The Food Systems Planning and Healthy Communities Lab (‘the Food Lab’) is dedicated to research that critically examines the role of planning and local government policy in facilitating sustainable food systems and healthy communities. The Food Lab’s research unfolds in collaboration with other research groups within and outside UB, as well as in partnership with community and planning organizations and local governments.

Ecological Practices Group

The Ecological Practices Graduate Research Group critically engages environmental systems from the perspective of architecture and urbanism. Using seminars, studios, research, design/build and study abroad, faculty and students endeavor to understand the opportunities and responsibilities of creating a more sustainable, healthy, vibrant and resilient world.

2015 Solar Decathlon

A team of UB students earned second place from among 14 intercollegiate teams competing in the 2015 Solar Decathlon, an elite competition sponsored by the U.S. Department of Energy that challenges teams to design, build and operate cost-effective solar dwellings.
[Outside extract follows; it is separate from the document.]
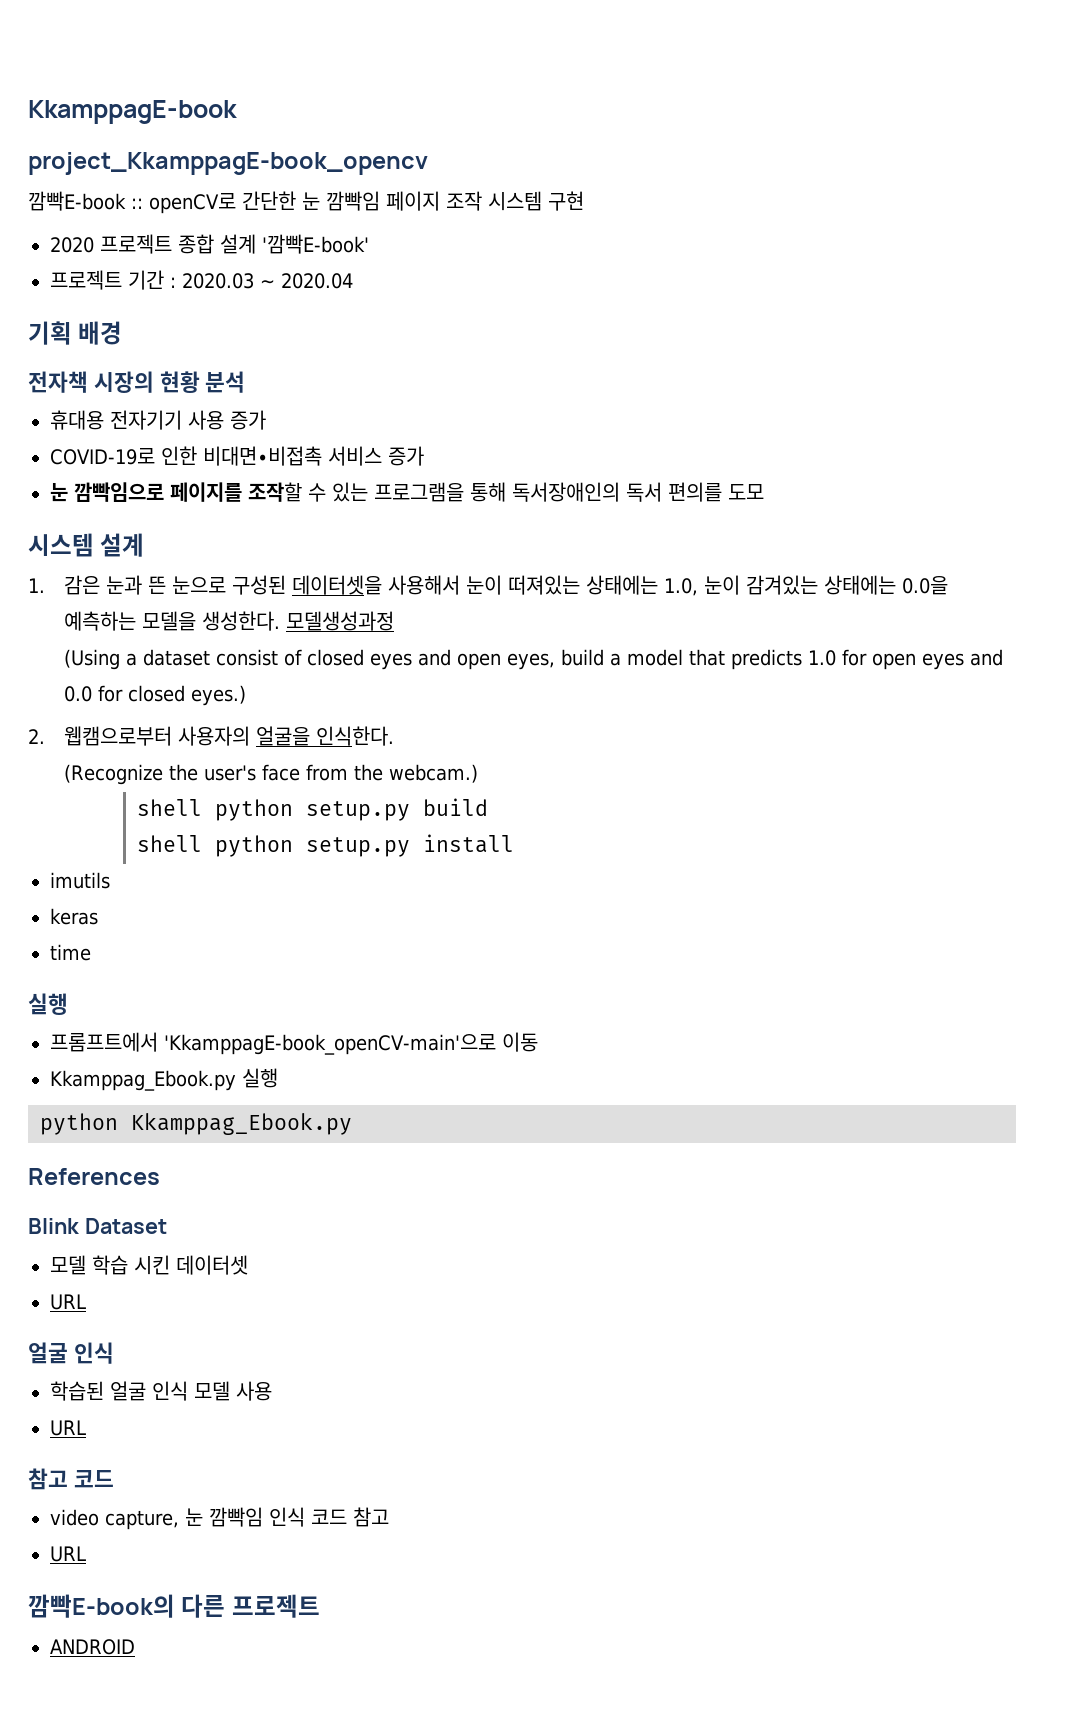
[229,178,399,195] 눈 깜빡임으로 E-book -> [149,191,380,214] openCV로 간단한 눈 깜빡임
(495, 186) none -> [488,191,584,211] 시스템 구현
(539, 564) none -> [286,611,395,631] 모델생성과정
Led by the School of Architecture and Planning with participation from UB’s School of Engineering and Applied Sciences and School of Management, UB’s bid engaged over two hundred students and faculty from more than a dozen departments of the university. UB’s entry, the GRoW Home was designed to give the user agency in the stewardship of energy, promoting a new mode of sustainable living and a building that produces twice as much energy as it consumes. The School will expand upon these efforts and use the zero net energy house as a base of operations for ongoing research and educational efforts, tentatively titled the Multiscalar Energy Research and Education Center (MEREC). The three primary goals of MEREC are to:

  1. Conduct federal and state grant funded research that examines energy systems in the built environment at multiple scales,
  2. Create traditional, online, and continuing education courses to help develop expertise in integration of energy systems at the building, neighborhood, city, and regional level, and
  3. Provide consulting services to local professionals to support improved energy performance and climate resilience in local communities.